# [Reading text]

Although I had fun shooting xenos in Aliens: Colonial Marines (A:CM), even I could see that the game looked, as I had put it in my review, “surprisingly coarse,” especially when you consider that Gearbox Software had theoretically put seven years’ worth of work into the game. It turns out there’s a very good (or very bad) reason it looked as dark and outdated as it did.
Jason Schreier of Kotaku, who did some excellent reporting in his article here, quoted an anonymous source who said, “The game feels like it was made in nine months, and that’s because it was.”
Here’s why:
According to Scheier, Sega had acquired the rights to the Aliens saga in December 2006 and had hired Gearbox to develop an FPS game. But instead of rolling up their sleeves and diving into A:CM, the Texas game developers apparently instead focused on Duke Nukem Forever. Then Borderlands. Then Borderlands 2. Anything, it seems, but the continuing adventures of some seriously traumatized marines and the aliens who love to hate them.
At the end of 2010, Gearbox outsourced the development of A:CM to a company named TimeGate.
So Gearbox sent over the game materials, and TimeGate’s team started to work on project Pecan—although at least a few staffers were shocked by how little progress Gearbox had made on the game.
“There was obviously not four years of work done on the game,” one source said.
TimeGate dove into development work, either retooling previous assets or creating them from scratch. Schreier describes a scene familiar to many inheritors of projects: Although TimeGate was responsible for development, the company had no executive power. It had to answer to both Gearbox and Sega, whose visions were conflicting. (It seems that Sega had wanted a game that resembled Call of Duty.)
In 2011, TimeGate started facing big problems. The first major problem was the game’s story: even four years after Colonial Marines was announced, nobody had locked down a final script. Narrative designers at both Gearbox and TimeGate were writing and rewriting constantly, and TimeGate had to discard entire scenes and levels because of story changes during development, according to three sources.

# [Provided information]

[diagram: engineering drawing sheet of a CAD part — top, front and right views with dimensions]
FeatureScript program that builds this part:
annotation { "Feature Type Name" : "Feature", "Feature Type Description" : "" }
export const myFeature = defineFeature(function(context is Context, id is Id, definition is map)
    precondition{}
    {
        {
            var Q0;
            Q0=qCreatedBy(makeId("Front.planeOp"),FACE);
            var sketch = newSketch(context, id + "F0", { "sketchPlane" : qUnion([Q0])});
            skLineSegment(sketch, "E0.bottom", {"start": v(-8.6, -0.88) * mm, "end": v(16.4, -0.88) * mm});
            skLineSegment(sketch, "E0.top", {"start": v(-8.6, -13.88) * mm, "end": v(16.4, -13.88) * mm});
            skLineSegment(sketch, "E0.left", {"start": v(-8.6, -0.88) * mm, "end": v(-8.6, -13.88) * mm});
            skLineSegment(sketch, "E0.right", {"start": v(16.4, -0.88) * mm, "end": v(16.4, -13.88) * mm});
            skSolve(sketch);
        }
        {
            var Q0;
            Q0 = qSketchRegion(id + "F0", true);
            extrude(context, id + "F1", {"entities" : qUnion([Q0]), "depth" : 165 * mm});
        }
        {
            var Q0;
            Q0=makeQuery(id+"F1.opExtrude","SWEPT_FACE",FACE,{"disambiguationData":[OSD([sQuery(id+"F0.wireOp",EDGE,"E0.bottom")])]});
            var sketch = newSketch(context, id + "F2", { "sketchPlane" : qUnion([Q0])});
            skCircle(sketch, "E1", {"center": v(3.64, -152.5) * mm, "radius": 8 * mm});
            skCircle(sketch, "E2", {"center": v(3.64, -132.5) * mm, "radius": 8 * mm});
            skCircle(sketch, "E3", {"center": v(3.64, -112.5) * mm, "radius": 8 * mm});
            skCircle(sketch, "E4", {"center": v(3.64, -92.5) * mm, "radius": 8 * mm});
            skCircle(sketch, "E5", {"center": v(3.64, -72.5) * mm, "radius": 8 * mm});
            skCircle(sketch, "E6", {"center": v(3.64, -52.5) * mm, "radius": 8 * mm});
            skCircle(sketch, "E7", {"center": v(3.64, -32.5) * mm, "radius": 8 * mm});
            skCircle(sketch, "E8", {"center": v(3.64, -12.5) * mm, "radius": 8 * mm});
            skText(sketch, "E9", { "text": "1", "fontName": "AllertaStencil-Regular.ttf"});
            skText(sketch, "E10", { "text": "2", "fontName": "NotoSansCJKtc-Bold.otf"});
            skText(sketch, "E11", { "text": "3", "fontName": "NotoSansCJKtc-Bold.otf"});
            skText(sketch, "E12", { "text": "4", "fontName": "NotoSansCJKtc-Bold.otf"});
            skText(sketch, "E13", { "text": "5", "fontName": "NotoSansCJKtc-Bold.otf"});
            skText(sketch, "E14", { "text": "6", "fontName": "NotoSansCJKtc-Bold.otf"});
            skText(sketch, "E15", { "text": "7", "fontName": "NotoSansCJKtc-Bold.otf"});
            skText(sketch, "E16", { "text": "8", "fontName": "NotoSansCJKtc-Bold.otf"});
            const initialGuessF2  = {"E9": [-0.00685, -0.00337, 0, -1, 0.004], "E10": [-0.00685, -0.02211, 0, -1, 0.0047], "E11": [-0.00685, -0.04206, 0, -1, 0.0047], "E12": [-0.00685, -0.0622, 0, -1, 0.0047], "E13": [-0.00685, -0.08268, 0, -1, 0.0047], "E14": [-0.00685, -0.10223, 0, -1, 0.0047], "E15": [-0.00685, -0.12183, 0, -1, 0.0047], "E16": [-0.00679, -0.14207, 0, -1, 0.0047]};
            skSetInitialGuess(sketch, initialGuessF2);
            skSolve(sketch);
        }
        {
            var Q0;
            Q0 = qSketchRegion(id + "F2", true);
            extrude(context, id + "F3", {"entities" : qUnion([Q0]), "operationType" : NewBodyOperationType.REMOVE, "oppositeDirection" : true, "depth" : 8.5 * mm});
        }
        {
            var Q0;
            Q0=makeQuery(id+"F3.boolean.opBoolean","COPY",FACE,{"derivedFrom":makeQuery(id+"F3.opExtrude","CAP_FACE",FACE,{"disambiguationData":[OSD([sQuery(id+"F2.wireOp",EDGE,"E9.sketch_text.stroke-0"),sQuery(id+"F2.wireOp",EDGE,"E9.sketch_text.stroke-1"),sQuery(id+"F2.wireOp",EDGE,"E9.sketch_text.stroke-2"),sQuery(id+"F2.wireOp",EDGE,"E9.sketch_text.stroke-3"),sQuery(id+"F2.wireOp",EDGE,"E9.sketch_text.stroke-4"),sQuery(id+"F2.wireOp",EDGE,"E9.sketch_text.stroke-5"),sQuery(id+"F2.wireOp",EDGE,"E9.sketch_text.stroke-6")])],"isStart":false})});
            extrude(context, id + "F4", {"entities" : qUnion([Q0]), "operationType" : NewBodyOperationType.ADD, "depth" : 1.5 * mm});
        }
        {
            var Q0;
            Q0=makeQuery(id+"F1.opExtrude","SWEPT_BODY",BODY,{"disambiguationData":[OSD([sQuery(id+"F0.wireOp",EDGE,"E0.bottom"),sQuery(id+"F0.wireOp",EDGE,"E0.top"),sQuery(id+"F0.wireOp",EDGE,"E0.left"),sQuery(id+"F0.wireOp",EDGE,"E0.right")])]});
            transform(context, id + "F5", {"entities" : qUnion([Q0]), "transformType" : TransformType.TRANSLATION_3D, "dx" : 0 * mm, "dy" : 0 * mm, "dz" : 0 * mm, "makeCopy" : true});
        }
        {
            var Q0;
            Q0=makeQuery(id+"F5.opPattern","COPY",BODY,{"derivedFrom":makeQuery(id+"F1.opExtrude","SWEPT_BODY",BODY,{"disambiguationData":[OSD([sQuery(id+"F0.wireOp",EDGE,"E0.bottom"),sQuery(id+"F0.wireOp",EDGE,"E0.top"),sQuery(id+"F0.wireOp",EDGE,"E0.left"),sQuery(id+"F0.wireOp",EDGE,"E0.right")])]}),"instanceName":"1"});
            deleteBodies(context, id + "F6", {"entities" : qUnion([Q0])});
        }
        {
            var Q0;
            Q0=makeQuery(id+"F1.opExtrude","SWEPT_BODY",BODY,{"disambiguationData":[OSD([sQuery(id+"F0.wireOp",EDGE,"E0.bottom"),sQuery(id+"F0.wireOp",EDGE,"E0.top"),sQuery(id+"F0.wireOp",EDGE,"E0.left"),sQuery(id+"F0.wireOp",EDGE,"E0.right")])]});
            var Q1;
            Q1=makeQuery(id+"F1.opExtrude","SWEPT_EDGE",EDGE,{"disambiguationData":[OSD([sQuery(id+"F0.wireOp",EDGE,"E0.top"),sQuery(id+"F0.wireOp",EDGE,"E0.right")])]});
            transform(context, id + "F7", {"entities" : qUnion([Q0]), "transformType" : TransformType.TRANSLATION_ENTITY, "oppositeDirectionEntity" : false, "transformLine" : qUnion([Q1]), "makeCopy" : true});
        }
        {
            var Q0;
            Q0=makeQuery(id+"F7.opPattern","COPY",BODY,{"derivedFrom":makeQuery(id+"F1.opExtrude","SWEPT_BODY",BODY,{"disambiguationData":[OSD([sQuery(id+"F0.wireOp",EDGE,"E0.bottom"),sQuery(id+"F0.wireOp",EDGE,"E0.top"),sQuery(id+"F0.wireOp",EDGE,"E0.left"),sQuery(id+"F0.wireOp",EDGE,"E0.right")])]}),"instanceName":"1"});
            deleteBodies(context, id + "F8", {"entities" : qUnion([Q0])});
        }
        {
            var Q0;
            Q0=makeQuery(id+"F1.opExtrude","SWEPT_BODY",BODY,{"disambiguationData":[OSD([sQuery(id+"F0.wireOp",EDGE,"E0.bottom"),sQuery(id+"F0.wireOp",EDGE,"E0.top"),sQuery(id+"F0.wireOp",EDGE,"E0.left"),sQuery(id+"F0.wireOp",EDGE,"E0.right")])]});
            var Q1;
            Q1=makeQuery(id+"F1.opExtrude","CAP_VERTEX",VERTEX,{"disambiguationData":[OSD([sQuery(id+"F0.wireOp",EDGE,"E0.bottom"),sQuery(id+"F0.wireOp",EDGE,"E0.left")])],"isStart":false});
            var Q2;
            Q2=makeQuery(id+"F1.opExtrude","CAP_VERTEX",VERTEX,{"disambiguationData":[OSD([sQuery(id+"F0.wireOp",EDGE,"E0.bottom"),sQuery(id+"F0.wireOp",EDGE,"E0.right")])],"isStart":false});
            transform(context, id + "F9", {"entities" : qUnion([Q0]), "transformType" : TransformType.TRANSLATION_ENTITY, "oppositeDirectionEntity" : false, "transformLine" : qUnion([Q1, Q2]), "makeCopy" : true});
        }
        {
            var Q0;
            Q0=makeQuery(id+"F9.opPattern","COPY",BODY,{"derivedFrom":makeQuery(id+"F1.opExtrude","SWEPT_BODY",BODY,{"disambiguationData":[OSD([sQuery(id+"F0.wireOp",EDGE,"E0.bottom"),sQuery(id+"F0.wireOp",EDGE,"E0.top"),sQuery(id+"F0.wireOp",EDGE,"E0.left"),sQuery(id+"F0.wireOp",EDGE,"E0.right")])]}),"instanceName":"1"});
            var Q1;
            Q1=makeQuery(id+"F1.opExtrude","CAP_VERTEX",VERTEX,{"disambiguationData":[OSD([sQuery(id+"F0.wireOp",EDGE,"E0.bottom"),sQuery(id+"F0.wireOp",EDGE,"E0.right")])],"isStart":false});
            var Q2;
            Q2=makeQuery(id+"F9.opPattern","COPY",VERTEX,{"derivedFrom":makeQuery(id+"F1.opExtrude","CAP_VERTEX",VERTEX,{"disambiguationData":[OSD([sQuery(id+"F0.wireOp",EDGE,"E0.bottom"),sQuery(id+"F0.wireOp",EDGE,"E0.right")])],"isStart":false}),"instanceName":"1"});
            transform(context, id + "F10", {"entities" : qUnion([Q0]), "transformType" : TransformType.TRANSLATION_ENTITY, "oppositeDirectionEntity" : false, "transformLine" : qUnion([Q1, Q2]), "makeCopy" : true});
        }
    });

# [Activities]
1. In the article about Aliens: Colonial Marines, which company took over the game's development from Gearbox at the end of 2010?
2. Rewrite everything in the article about Aliens: Colonial Marines from "TimeGate dove into" down to "Call of Duty.)", putting "decision-making authority" in place of "executive power".

# [Task-by-task results]
1. TimeGate

2.
TimeGate dove into development work, either retooling previous assets or creating them from scratch. Schreier describes a scene familiar to many inheritors of projects: Although TimeGate was responsible for development, the company had no decision-making authority. It had to answer to both Gearbox and Sega, whose visions were conflicting. (It seems that Sega had wanted a game that resembled Call of Duty.)